====== Records provided ======

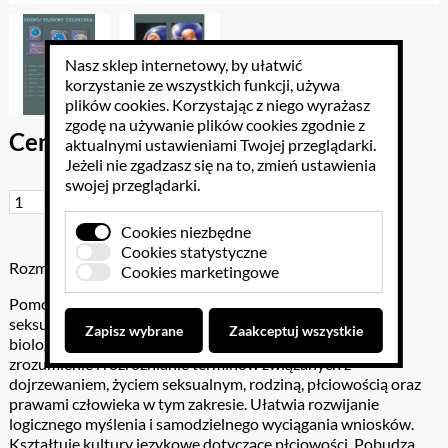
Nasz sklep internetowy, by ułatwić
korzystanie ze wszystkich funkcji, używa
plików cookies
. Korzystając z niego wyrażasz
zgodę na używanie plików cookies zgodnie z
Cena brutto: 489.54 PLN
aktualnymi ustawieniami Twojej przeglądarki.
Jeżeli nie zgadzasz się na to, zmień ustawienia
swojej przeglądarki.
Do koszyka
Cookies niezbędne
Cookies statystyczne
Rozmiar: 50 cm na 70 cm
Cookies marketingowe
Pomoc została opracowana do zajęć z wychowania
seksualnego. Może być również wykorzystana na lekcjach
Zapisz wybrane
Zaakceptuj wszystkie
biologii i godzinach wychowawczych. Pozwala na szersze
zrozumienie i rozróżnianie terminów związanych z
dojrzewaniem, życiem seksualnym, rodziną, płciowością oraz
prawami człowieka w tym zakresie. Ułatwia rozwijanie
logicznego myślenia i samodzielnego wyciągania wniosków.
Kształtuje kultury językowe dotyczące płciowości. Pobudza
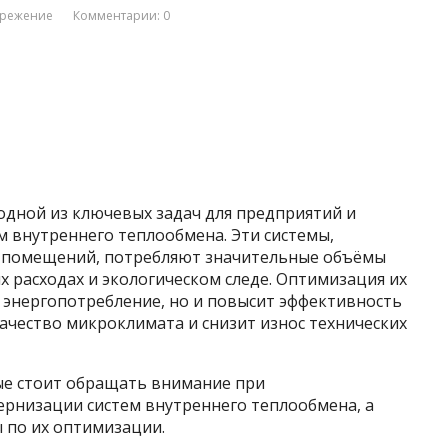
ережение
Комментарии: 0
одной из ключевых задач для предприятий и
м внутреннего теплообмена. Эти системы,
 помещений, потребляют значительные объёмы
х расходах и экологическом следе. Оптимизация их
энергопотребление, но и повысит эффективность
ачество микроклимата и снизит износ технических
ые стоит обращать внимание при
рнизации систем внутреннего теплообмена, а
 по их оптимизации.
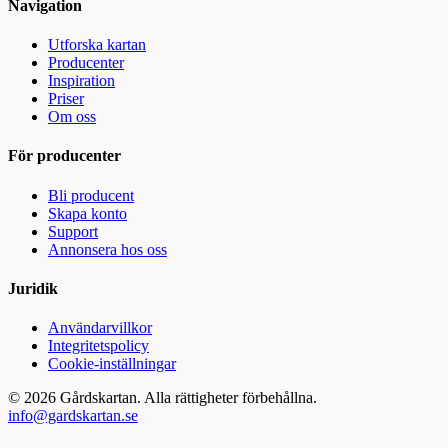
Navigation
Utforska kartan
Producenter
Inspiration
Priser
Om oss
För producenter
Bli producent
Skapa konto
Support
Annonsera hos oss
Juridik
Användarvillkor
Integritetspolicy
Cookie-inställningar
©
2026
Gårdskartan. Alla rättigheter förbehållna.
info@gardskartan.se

======

== What the exercise asks ==
Please extract all the text from the data above word for word, and leave the pictures out of your answer.

== Answer to this exercise ==
Nasz sklep internetowy, by ułatwić
korzystanie ze wszystkich funkcji, używa
plików cookies
. Korzystając z niego wyrażasz
zgodę na używanie plików cookies zgodnie z
Cena brutto: 489.54 PLN
aktualnymi ustawieniami Twojej przeglądarki.
Jeżeli nie zgadzasz się na to, zmień ustawienia
swojej przeglądarki.
Do koszyka
Cookies niezbędne
Cookies statystyczne
Rozmiar: 50 cm na 70 cm
Cookies marketingowe
Pomoc została opracowana do zajęć z wychowania
seksualnego. Może być również wykorzystana na lekcjach
Zapisz wybrane
Zaakceptuj wszystkie
biologii i godzinach wychowawczych. Pozwala na szersze
zrozumienie i rozróżnianie terminów związanych z
dojrzewaniem, życiem seksualnym, rodziną, płciowością oraz
prawami człowieka w tym zakresie. Ułatwia rozwijanie
logicznego myślenia i samodzielnego wyciągania wniosków.
Kształtuje kultury językowe dotyczące płciowości. Pobudza
ережение
Комментарии: 0
одной из ключевых задач для предприятий и
м внутреннего теплообмена. Эти системы,
 помещений, потребляют значительные объёмы
х расходах и экологическом следе. Оптимизация их
энергопотребление, но и повысит эффективность
ачество микроклимата и снизит износ технических
ые стоит обращать внимание при
рнизации систем внутреннего теплообмена, а
 по их оптимизации.
Navigation
Utforska kartan
Producenter
Inspiration
Priser
Om oss
För producenter
Bli producent
Skapa konto
Support
Annonsera hos oss
Juridik
Användarvillkor
Integritetspolicy
Cookie-inställningar
©
2026
Gårdskartan. Alla rättigheter förbehållna.
info@gardskartan.se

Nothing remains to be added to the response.